#631 | When I hear Christians say they are “lucky”, I don’t then claim they no longer believe in God’s sovereignty. Yet Greg claims when nonbelievers refer to “Mother Nature”, they reveal they believe in a God. Is this clear misrepresentation one reason youth abandon faith?
#621 | Christians have oddly positioned atheism, the ideology a fraction of non-believers, antithetical to Christianity. But these same Christians shrug off the stronger arguments against Christianity offered by agnostics. Why this odd focus on atheism? https://t.co/f8BYPBOR9O
#578 | 80% of Christian apologists’ arguments today argue only for deism, not theism. 80% of my own arguments oppose only Christianity. Yet Christian apologists ignore me, tear into legitimate flaws in hard atheism, then walk away pretending they have defended Christianity. Make any sense?
#573 | There is an odd trend for apologists to “play the role” of non-believers when training their young people to respond to objections. Few responses I’ve heard from apologists in these roles would be my response. Why stoop to role-playing given the many authentic non-believers?
#387 | Apologists thoughout history seized the unexplained, and inserted their God as the explanation. In contrast, apologists now cite the burgeoning naturalistic explanations as evidence of the amazing forethought of their God. Is there anything possible within this logical space that would count against God? Why does it appear that unfalsifiability is a major goal of Christian apologetics?
#069 | What is the current apologetics response to why the omnipresent God in the room with us does manifest? A) Spirits can’t manifest. B) You wouldn’t believe even if he shook your hand and identified your inner thoughts. C) It would somehow take away your free will.
#062 | Why, when I question the coherency of an allegedly loving God acting in ways we would unequivocally call unloving were a human the actor, do apologists think I’m referencing the Problem of Evil? An unloving loving God is a logical absurdity, not a moral problem, right?
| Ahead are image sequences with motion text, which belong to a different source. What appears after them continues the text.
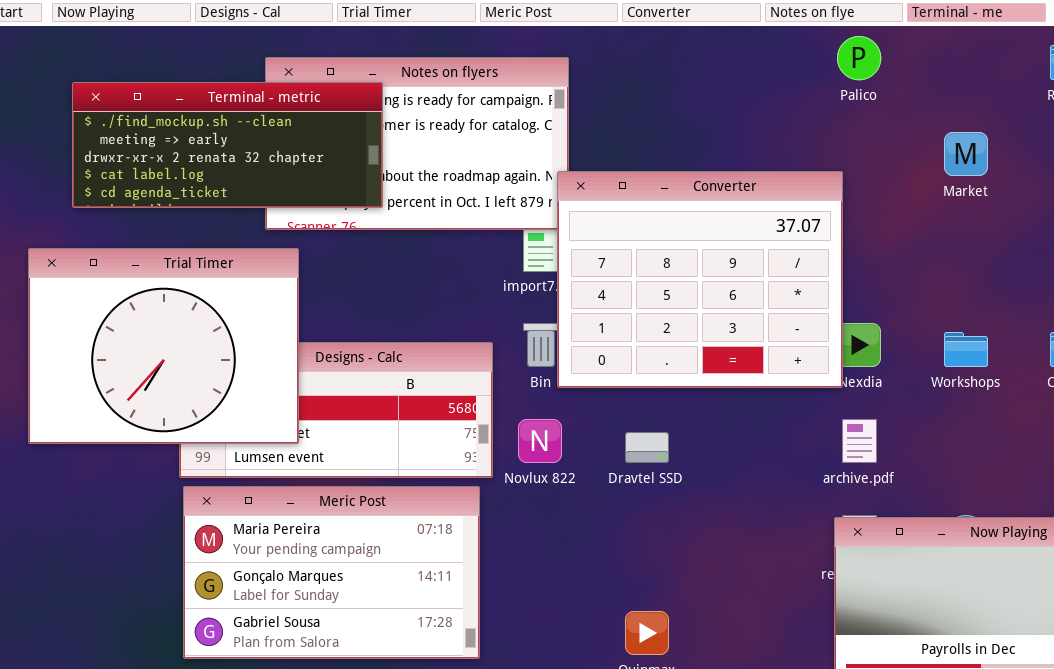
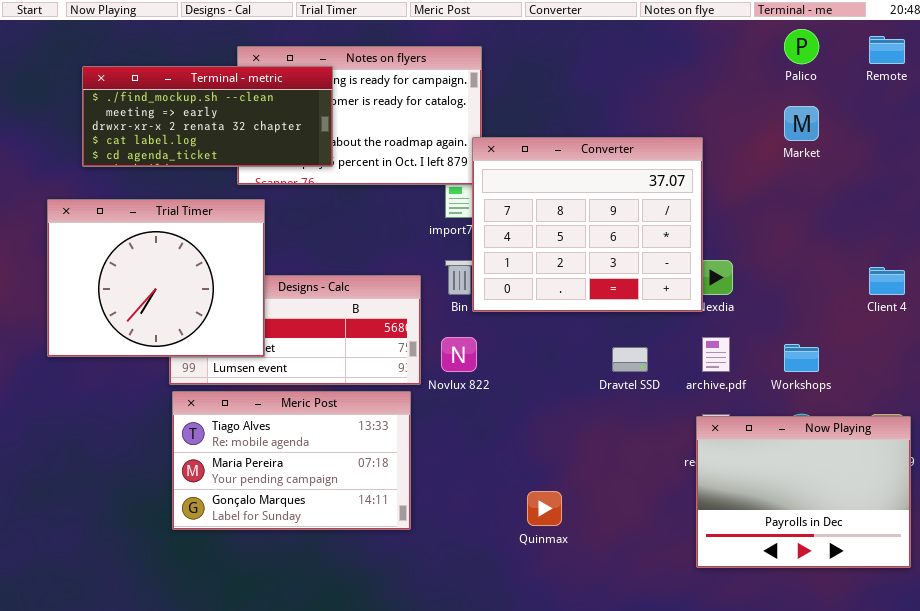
Palico: [837,36,881,80] -> [784,29,819,64], moved
Workshops: [944,332,988,367] -> [784,344,819,372], moved
Dravtel SSD: [625,432,669,463] -> [612,347,648,372], moved
Meric Post: [183,486,480,659] -> [172,391,411,530], scrolled up 1 row

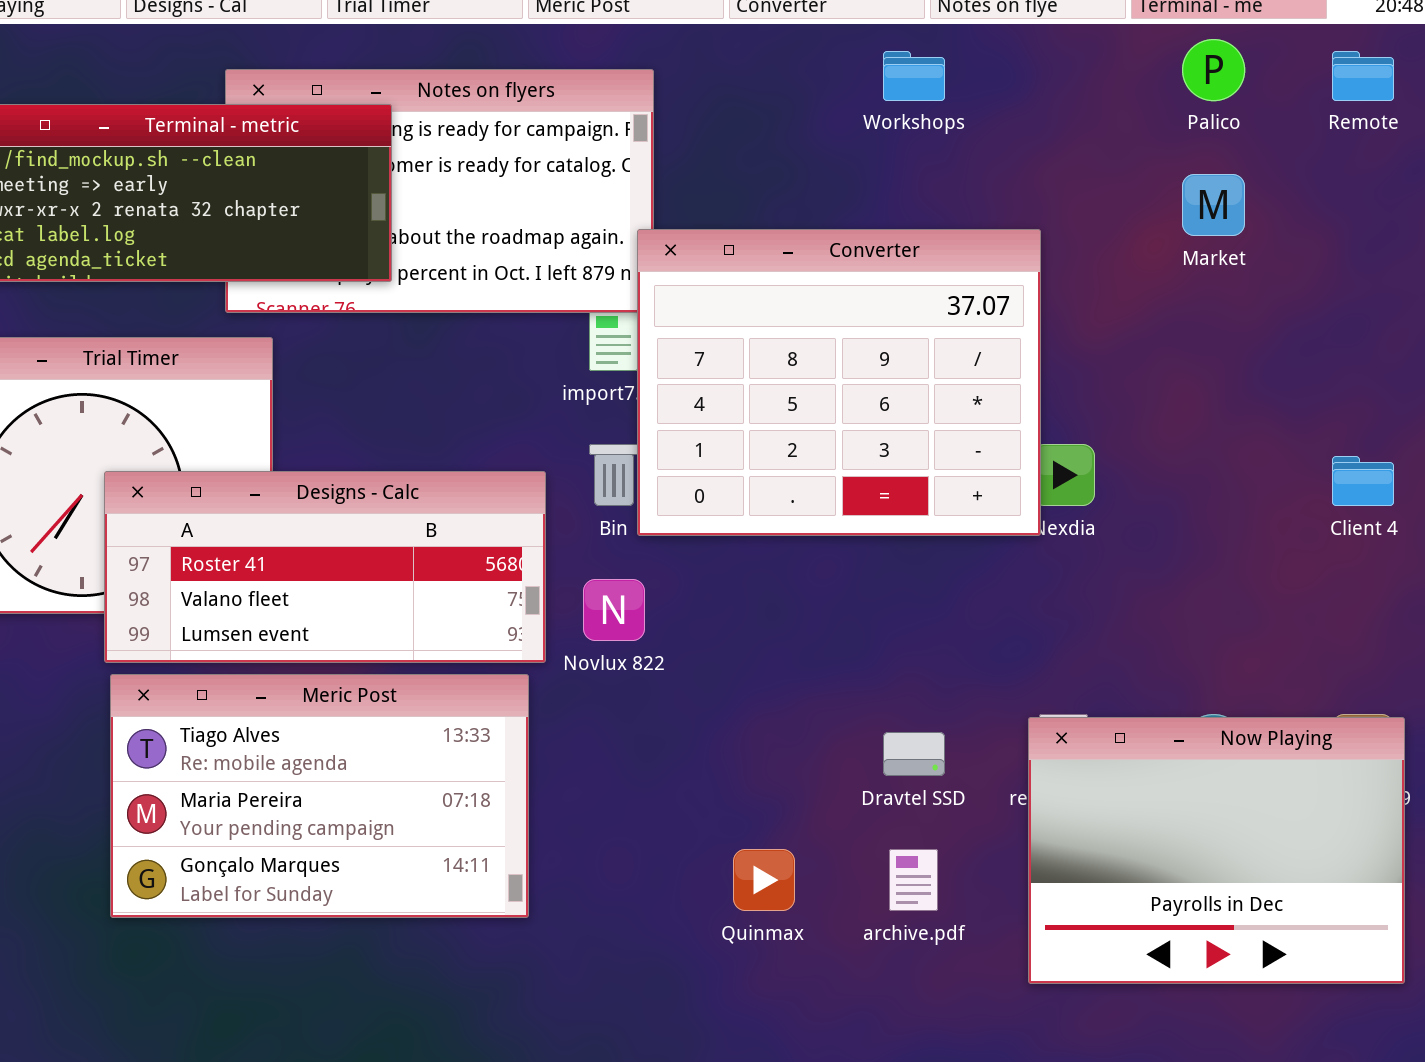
Designs - Calc: [169,275,421,385] -> [104,471,546,663], raised
archive.pdf: [702,337,730,372] -> [889,849,938,911], moved
Workshops: [784,344,819,372] -> [883,51,945,101], moved
Dravtel SSD: [612,347,648,372] -> [883,732,945,776], moved

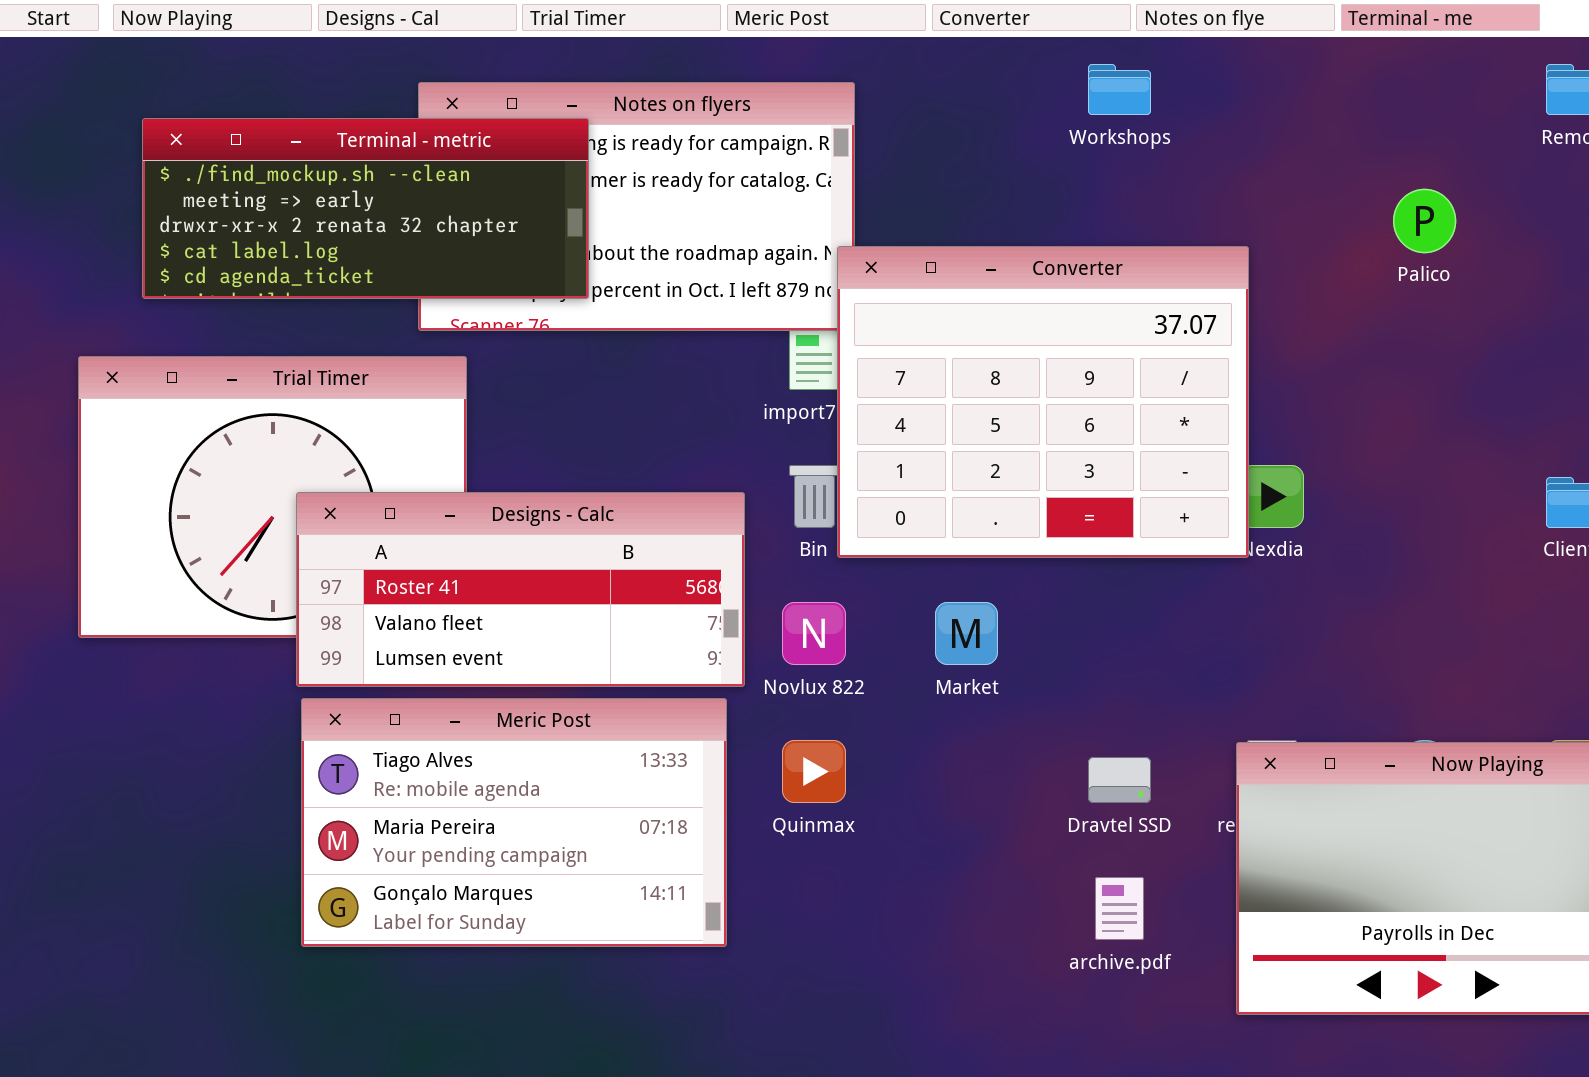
Palico: [1182,39,1245,101] -> [1393,189,1456,253], moved
Market: [1182,174,1245,236] -> [935,602,998,665], moved
Quinmax: [733,849,795,911] -> [782,740,846,803], moved

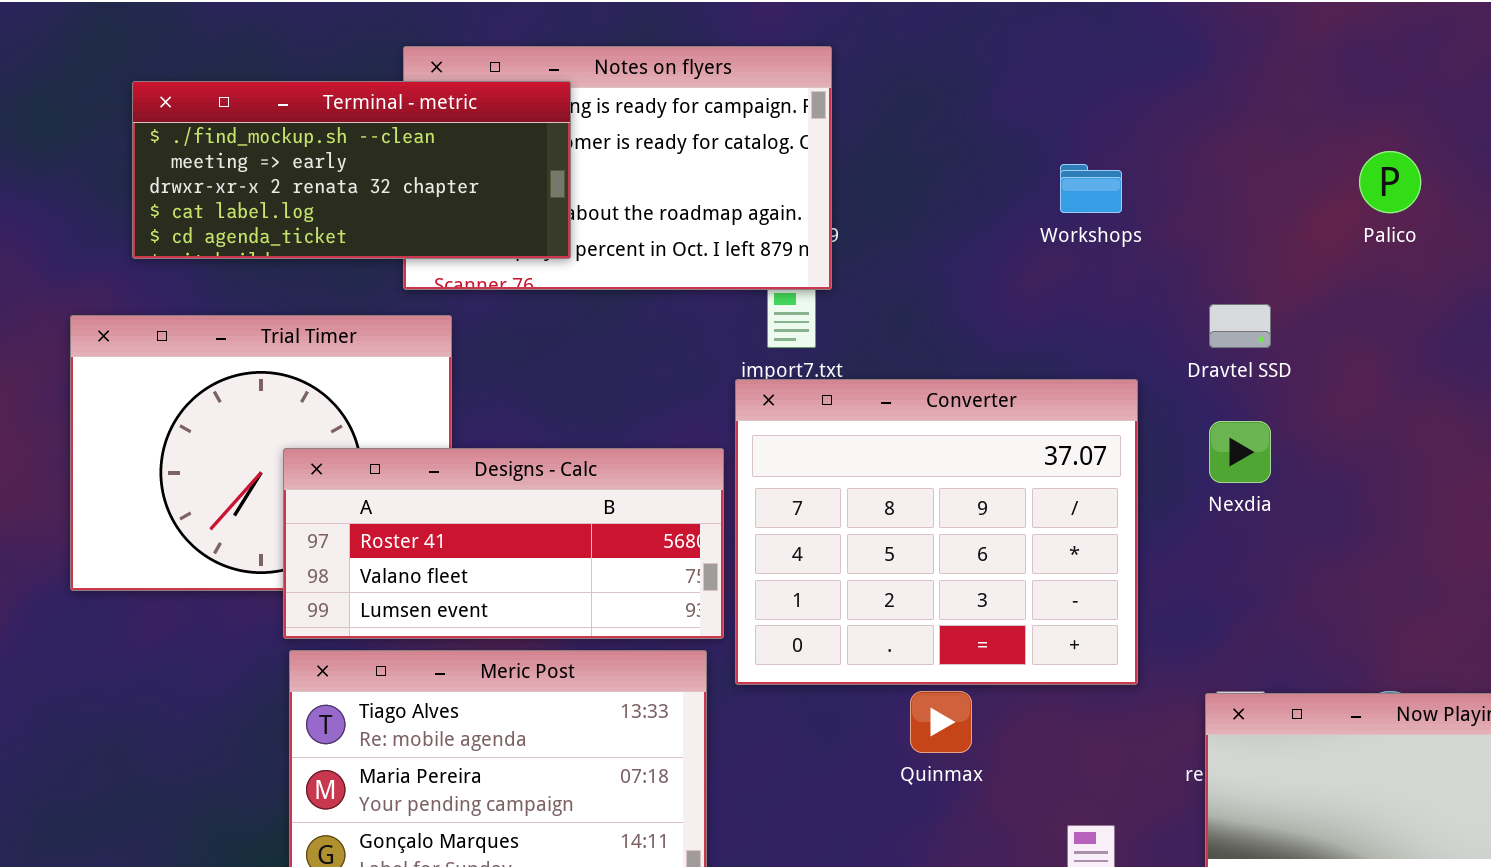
Workshops: [1088,64,1151,115] -> [1060,164,1122,213], moved
Converter: [837,246,1249,558] -> [735,379,1138,685], moved
Quinmax: [782,740,846,803] -> [910,691,972,753], moved
Dravtel SSD: [1088,757,1151,803] -> [1209,304,1271,348], moved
#054 | Do not the common stipulations and hedges added to “I can do all things through Christ” reduce all the way down to the mundane what can be and has been accomplished by focused individuals who disbelieve the notion of a divine Jesus?
#052 | Isn’t the common apologetics assumption that an inference to the best explanation justifies a high degree of certainty faulty epistemology? Imagine a teacher with 30 students finding the cookies missing from a high shelf moving from that fact to blaming the tallest kid.
#003 | Why is Heaven marketed with the base allure of gold crowns and gold streets rather than the joys found in helping others? There are so many passages on our pleasure in celestial objects of beauty, but none on the emotional delights of helping others. Is this not odd?